Kathleen DesHotel | Contributing Writer
In third grade Kathleen’s teacher told her that she had talent after she read a poem Kathleen wrote about clowns. She already thought her teacher was wonderful, but with that compliment she determined that she would be a writer and a teacher. And, so it goes! With a BA in French & English, she taught both subjects in middle school for 11 years. Graduate school in French and English at Tulane, then later graduate school in Curriculum & Instruction with a Reading Specialist degree from Our Lady of Holy Cross College, then she gained her gifted certification from UNO and graduate school at Loyola in photography all led to teaching in college simultaneously with middle school.
Moving to Slidell in 1990 and taking a teaching job at Northshore High enabled her to share her experience in teaching, learning, reading literature, writing, and research with her gifted English and photography students. This move gave the single parent a lovely niche to share and make a difference for others.
All the while Kathleen wrote for personal fulfillment, stories about her life, her parents’ lives, and some she just made up right out of her head. This obsession reinforced her belief that everyone has a story to tell.
Then Hurricane Katrina arrived. Her mother and father moved to her house as their home in New Orleans near the London Avenue Canal breach was destroyed.
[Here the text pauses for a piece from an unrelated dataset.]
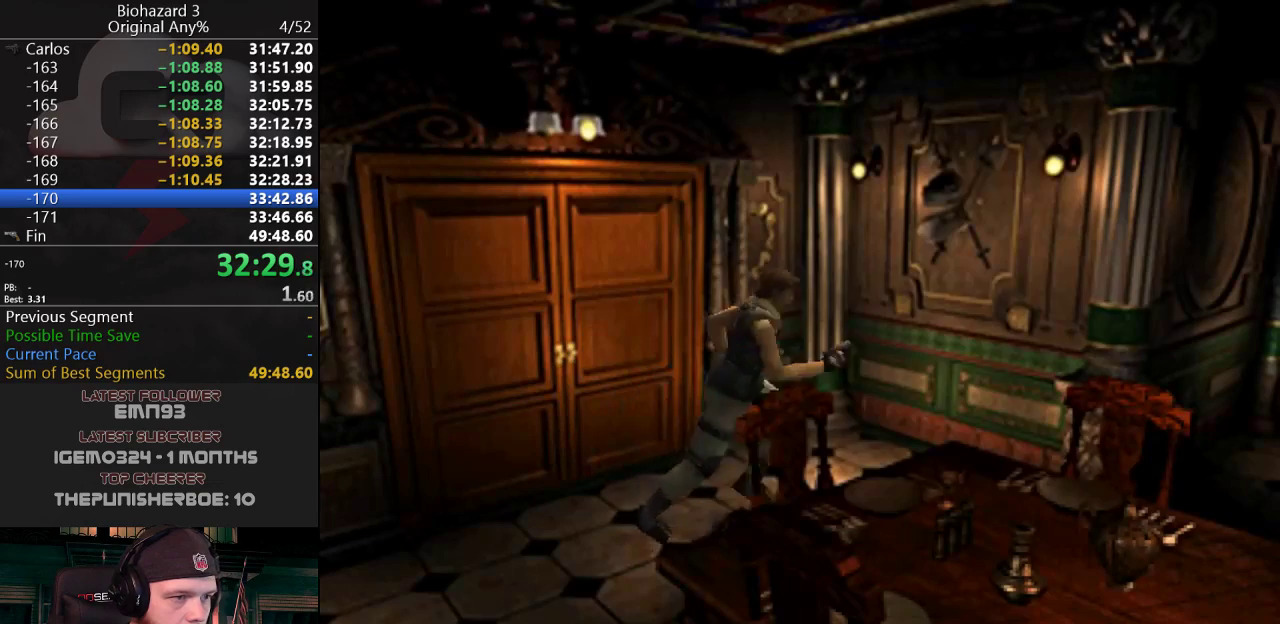
{"keys": ["a", "j", "w"], "events": [[334, "d", "down"], [434, "d", "up"], [484, "a", "down"]]}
They read the newspaper to keep up with whatever was going on with FEMA or the Road Home. They found a request for a newspaper art columnist. Her dad circled this and tapped his pencil; she laughed because school just reopened, and she was working hard to catch up for lost classroom time. He reminded her, “In third grade you told me you were a writer. It’s time. People need you.”
She applied, ultimately got the job, and wrote to give something positive to an audience whose every thought was about flooring, sheetrock, or insurance. She taught and wrote with a passion.
Along the way she met Editor Kendra Maness who asked her to write for Slidell Magazine, but the newspaper would not allow this. Years after Kathleen retired from both teaching and writing, in a happenstance meeting during the hanging of art at Slidell City Hall, Kendra asked again if Kathleen would write for the magazine. And, so it goes.